Someone needs to take control of this situation right now and right now I might be the only one capable.
“Get up,” I snap, my voice harsher than I intended. “You need to get up, and you need to stop acting reckless. You know we’re not safe out here, and we have to move. Where are you staying?” I grab his arm and pull, but he won’t budge. “Get up!” I shout again. “Get—”
And then, just like that, I remember I’m a whole hell of a lot stronger than Kenji will ever be. It almost makes me smile.
I close my eyes and focus, trying to remember everything Kenji taught me, everything I’ve learned about how to control my strength, how to tap into it when I need to. I spent so many years bottling everything up and locking it away that it still takes some time to remember it’s there, waiting for me to harness it. But the moment I welcome it, I feel it rush into me. It’s a raw power so potent it makes me feel invincible.
And then, just like that, I yank Kenji up off the ground and toss him over my shoulder.
I do that.
Kenji, of course, unleashes a string of the foulest expletives I’ve ever heard. He’s kicking at me but I can hardly feel it; my arms are wrapped loosely around him, my strength carefully reined in so as not to crush him. He’s angry, but at least he’s swearing again. This is something I recognize.
I cut him off midexpletive. “Tell me where you’re staying,” I say to him, “and pull yourself together. You can’t fall apart on me now.”
Kenji is silent a moment.
“Hey, um, I’m sorry to bother you, but I’m looking for a friend of mine,” he says. “Have you seen her? She’s a tiny little thing, cries a lot, spends too much time with her feelings—”
“Shut up, Kenji.”
“Oh wait!” he says. “It is you.”
“Where are we going?”
“When are you going to put me down?” he counters, no longer amused. “I mean, I’ve got an excellent view of your ass from here, but if you don’t mind me staring—”
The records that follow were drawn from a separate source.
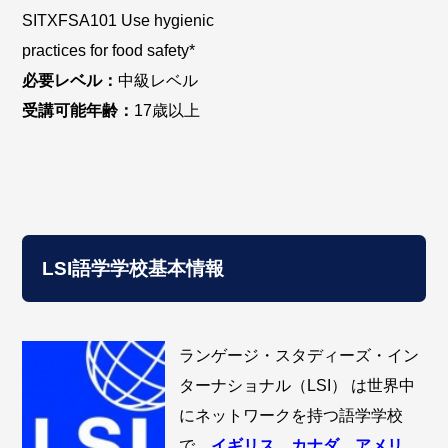
SITXFSA101 Use hygienic
practices for food safety*
必要レベル：
中級レベル
受講可能年齢：
17歳以上
LSI語学学校基本情報
ランゲージ・スタディーズ・イン
ターナショナル（LSI） は世界中
にネットワークを持つ語学学校
で、
イギリス
、
カナダ
、
アメリ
I drop him without thinking.
“Goddammit, Juliette—what the hell—”
“How’s the view from down there?” I stand over his splayed body, arms crossed over my chest.
“I hate you.”
“Get up, please.”
“When did you learn to do that?” he grumbles, stumbling to his feet and rubbing his back.
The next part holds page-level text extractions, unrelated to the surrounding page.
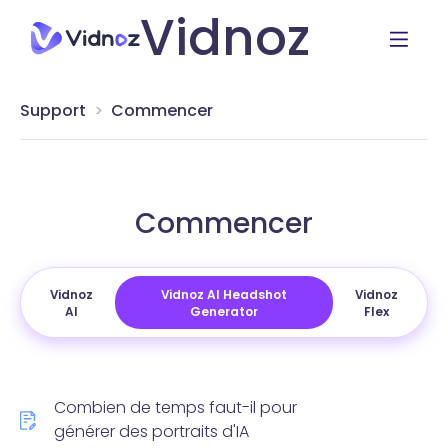
Vidnoz
Support
Commencer
Commencer
Vidnoz
Vidnoz AI Headshot
Vidnoz
AI
Generator
Flex
Combien de temps faut-il pour
générer des portraits d'IA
I roll my eyes. Squint into the distance. Nothing and no one in sight, so far. “I didn’t.”
“Oh, right,” he says. “Because that makes sense. Because tossing a grown-ass man over your shoulders is just so freaking easy. That shit just comes naturally to you.”
Kenji lets out a low whistle. “Cocky as hell, too.”
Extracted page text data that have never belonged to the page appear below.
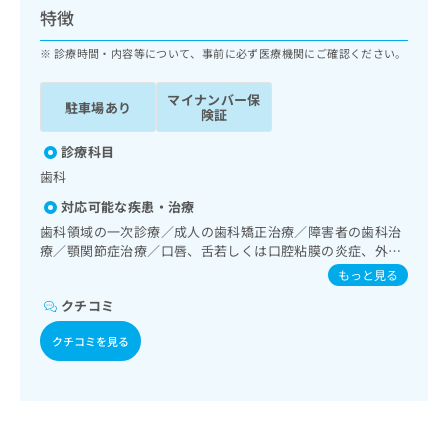
ッ
は
特徴
ク
こ
ナ
診療時間・内容等について、事前に必ず医療機関にご確認ください。
ち
ビ
ら
に
マイナンバー保
駐車場あり
関
険証
広
す
広
告
る
診療科目
告
代
お
出
歯科
理
問
稿
対応可能な疾患・治療
店
い
の
合
の
歯科領域の一次診療／成人の歯科矯正治療／障害者の歯科治
お
わ
療／顎関節症治療／口唇、舌若しくは口腔粘膜の炎症、外傷
方
問
又は腫瘍の治療
せ
い
は
もっと見る
は
合
こ
クチコミ
こ
わ
ち
ち
せ
ら
クチコミを見る
ら
は
こ
こち
ち
広
らは
広
ら
告
マイ
告
出
ナビ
“Yeah.” I shade my eyes against the cold sunlight. “I think spending all that time with you really screwed me up.”
“Ohhh-ho,” he says, clapping his hands together, unamused. “Stand up, princess. You’re a comedian.”
“I’m already standing up.”
“It’s called a joke, smart-ass.”
“Where are we going?” I ask him again. I start walking in no particular direction. “I really need to know where we’re headed.”
“Unregulated turf.” He falls into step with me, taking my hand to lead the way. We go invisible immediately. “It was the only place we could think of.”
“Yeah. It’s Adam’s old place, remember? It’s where I first—”
I stop walking, chest heaving. I’m crushing Kenji’s hand in mine and he yanks it free, unleashing expletives as he does, making us visible again. “Adam is still alive?” I ask, searching his eyes.
“Of course he’s still alive.” Kenji shoots me a dirty look as he rubs at his hand. “Have you heard nothing I’ve been saying to you?”
“But you said everyone was dead,” I gasp. “You said—”
“Everyone is dead,” Kenji says, his features darkening again. “There were over a hundred of us at Omega Point. There are only nine of us left.”
“Who?” I ask, my heart constricting. “Who survived? How?”
Kenji lets out a long breath, running both hands through his hair as he focuses on a point behind me. “You just want a list?” he asks. “Or do you want to know how it all happened?”
“I want to know everything.”
He nods. Looks down, stomps on a clump of snow. He takes my hand again, and we start walking, two invisible kids in the middle of nowhere.
“I guess,” Kenji finally says, “that on some level we have you to thank for us still being alive. Because if we’d never gone to find you, we probably would’ve died on the battlefield with everyone else.”